I had originally thought of just making a bunch of crostini, but when I saw a lovely loaf of garlic ciabatta at Trader Joes, I decided that I’d play with the tart idea in a decidedly non-baker sort of way. Ciabatta is robust enough to hold up to the moisture in the tomatoes without getting very soggy and adds a lovely flavor and crunch to the dish, which was perfect as a light breakfast for my wife and I.
If you’ve got some tomatoes hanging around this season, I would highly recommend making this, or one of the variations listed at the bottom of the post. It’s a little bit of summer on a plate, and I guarantee that you and your guests will love it.
Tomato Ciabatta Tart
- 4-6 ripe tomatoes
- 1 loaf ciabatta bread
- 1/8 cup Parmesan cheese, grated
- 1/2 tsp dried thyme
- Extra virgin olive oil
- Salt and pepper to taste
- Preheat oven to 375 degrees. Lay out a double layer of absorbent paper towels or a clean kitchen towel on a baking sheet. Slice tomatoes as thinly as possible and lay in a single layer on paper towels. Sprinkle lightly with salt to draw out excess moisture, cover with another layer of paper towels and press down lightly. Set aside for approximately 10 minutes.
- Slice ciabatta loaf in half lengthwise and arrange cut-side up on a baking sheet. (If necessary, trim the top of the loaf to provide a more stable surface.) Drizzle bread with olive oil. Arrange tomato slices over both halves of bread. Season with salt and pepper. Sprinkle with Parmesan cheese and thyme.
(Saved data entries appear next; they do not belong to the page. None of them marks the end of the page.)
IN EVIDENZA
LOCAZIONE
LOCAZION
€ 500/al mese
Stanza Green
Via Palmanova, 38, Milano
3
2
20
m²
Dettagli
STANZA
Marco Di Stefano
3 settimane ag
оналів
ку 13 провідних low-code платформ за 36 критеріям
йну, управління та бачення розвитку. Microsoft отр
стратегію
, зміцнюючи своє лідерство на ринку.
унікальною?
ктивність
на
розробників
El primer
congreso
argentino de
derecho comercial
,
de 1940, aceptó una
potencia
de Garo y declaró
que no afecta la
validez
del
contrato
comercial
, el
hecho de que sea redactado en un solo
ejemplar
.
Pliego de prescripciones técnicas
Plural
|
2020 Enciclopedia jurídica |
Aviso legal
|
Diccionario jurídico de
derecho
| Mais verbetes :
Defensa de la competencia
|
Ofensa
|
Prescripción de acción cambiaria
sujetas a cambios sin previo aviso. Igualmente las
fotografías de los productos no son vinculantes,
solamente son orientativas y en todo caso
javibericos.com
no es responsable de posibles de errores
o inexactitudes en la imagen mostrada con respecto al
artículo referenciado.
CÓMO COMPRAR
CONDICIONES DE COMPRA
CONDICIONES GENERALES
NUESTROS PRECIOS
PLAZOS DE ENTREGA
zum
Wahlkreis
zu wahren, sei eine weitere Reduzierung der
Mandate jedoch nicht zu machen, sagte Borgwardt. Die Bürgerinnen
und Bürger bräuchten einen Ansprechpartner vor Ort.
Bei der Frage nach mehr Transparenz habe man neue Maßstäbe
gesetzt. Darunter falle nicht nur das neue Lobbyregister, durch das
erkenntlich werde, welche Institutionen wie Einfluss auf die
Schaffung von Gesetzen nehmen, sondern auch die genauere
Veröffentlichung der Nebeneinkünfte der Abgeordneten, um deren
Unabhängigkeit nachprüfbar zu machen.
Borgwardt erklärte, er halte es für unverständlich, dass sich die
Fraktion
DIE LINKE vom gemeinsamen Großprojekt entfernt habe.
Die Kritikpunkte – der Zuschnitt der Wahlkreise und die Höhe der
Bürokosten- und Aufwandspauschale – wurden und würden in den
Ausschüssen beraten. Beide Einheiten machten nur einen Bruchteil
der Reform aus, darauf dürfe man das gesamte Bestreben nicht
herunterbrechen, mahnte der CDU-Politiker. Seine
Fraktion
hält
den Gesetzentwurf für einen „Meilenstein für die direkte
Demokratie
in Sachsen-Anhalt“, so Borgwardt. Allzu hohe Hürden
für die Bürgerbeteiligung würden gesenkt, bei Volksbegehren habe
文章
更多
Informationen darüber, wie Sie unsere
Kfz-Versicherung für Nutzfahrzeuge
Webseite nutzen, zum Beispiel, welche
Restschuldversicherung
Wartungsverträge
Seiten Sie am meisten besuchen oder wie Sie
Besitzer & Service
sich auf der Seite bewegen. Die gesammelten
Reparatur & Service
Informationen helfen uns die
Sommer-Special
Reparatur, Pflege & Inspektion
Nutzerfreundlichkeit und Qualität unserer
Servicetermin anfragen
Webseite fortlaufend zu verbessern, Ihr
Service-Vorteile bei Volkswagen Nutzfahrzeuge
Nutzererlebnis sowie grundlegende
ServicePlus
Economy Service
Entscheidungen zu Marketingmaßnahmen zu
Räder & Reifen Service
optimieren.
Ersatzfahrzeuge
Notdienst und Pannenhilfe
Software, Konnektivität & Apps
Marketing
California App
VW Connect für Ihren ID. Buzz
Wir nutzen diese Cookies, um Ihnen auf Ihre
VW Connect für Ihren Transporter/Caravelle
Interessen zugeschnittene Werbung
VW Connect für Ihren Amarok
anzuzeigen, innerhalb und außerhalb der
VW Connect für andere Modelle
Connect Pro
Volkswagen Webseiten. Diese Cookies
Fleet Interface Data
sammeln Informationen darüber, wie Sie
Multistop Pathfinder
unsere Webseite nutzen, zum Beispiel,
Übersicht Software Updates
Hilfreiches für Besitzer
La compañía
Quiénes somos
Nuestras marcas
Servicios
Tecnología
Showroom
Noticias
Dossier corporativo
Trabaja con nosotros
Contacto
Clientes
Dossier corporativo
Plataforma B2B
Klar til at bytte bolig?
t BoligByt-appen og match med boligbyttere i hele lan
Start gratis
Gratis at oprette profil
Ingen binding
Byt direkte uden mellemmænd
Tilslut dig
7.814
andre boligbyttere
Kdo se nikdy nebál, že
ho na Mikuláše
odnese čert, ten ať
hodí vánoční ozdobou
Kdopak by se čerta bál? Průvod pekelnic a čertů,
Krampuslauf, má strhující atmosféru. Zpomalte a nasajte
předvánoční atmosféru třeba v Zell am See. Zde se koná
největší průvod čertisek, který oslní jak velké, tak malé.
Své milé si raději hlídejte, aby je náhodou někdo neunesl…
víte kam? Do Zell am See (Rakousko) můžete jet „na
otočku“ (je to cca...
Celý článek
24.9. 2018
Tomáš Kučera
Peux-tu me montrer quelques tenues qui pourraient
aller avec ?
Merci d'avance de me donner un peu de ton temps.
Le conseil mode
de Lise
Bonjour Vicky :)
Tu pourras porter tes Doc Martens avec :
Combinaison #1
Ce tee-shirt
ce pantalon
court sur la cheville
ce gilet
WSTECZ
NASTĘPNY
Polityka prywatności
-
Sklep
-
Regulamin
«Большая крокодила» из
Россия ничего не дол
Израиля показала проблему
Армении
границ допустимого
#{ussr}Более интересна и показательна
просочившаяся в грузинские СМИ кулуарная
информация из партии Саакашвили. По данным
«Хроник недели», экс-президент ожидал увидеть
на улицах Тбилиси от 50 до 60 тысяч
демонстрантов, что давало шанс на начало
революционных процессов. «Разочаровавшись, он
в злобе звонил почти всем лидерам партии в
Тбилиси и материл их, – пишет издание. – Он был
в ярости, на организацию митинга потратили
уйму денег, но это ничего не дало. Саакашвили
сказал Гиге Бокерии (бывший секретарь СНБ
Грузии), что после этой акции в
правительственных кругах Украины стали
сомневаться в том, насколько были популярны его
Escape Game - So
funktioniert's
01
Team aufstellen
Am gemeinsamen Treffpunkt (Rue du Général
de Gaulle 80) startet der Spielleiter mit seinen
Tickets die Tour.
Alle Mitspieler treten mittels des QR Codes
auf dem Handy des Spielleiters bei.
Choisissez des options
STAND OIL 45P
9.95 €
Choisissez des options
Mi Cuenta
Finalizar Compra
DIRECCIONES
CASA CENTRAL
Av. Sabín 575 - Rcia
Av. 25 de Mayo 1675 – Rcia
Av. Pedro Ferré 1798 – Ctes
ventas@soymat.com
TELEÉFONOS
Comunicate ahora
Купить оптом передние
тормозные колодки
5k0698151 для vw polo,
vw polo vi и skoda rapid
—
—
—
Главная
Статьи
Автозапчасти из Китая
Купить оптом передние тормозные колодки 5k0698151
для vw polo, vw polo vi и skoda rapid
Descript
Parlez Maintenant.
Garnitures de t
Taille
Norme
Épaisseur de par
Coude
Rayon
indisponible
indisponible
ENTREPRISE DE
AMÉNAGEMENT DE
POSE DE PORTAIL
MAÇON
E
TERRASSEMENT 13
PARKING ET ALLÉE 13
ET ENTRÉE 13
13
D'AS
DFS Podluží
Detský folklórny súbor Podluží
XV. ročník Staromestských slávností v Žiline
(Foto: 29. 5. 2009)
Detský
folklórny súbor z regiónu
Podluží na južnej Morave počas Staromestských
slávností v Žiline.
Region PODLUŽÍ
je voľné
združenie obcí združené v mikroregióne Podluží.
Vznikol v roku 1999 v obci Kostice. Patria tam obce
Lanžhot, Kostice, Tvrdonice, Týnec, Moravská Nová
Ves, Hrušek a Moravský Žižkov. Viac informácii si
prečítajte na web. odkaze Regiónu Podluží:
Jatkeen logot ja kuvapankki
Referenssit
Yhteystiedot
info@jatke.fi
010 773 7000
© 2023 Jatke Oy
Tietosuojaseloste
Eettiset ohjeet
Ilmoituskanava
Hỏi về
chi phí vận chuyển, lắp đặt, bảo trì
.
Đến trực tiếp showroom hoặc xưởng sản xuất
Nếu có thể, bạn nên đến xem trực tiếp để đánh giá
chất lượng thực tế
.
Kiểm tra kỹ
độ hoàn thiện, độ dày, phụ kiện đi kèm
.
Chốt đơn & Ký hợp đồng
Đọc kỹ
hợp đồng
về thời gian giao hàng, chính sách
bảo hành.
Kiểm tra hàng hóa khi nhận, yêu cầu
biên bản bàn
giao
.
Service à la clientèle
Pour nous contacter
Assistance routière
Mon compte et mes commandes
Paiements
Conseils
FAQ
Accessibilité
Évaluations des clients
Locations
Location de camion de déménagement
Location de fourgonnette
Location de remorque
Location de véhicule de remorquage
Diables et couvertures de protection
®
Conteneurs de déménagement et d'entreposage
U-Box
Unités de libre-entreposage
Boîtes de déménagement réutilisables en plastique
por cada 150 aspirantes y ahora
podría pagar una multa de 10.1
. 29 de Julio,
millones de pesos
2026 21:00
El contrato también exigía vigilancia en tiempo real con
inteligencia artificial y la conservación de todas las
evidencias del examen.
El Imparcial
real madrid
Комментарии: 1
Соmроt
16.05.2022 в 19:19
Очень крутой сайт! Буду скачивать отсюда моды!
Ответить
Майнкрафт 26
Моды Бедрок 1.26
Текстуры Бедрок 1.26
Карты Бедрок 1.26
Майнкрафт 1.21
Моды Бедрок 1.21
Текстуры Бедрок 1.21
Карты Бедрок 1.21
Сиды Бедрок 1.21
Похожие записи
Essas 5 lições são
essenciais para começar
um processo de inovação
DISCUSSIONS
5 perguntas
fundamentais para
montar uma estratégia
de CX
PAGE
- Bake in center rack of oven for approximately 15 minutes, or until tomatoes are soft and cheese is melted. Remove and allow to cool for a few minutes.
- Share and Enjoy!
What I would have done Differently had I thought of it at the time:
As laid out, this is a wonderful tart/crostini, but it can be a bit difficult to manage. If you’re planning on serving this at a party or at a larger dinner, try cutting the ciabatta into small fingers or bite-sized pieces before assembly. It will make the dish much easier to deal with if it’s running around on appetizer platters.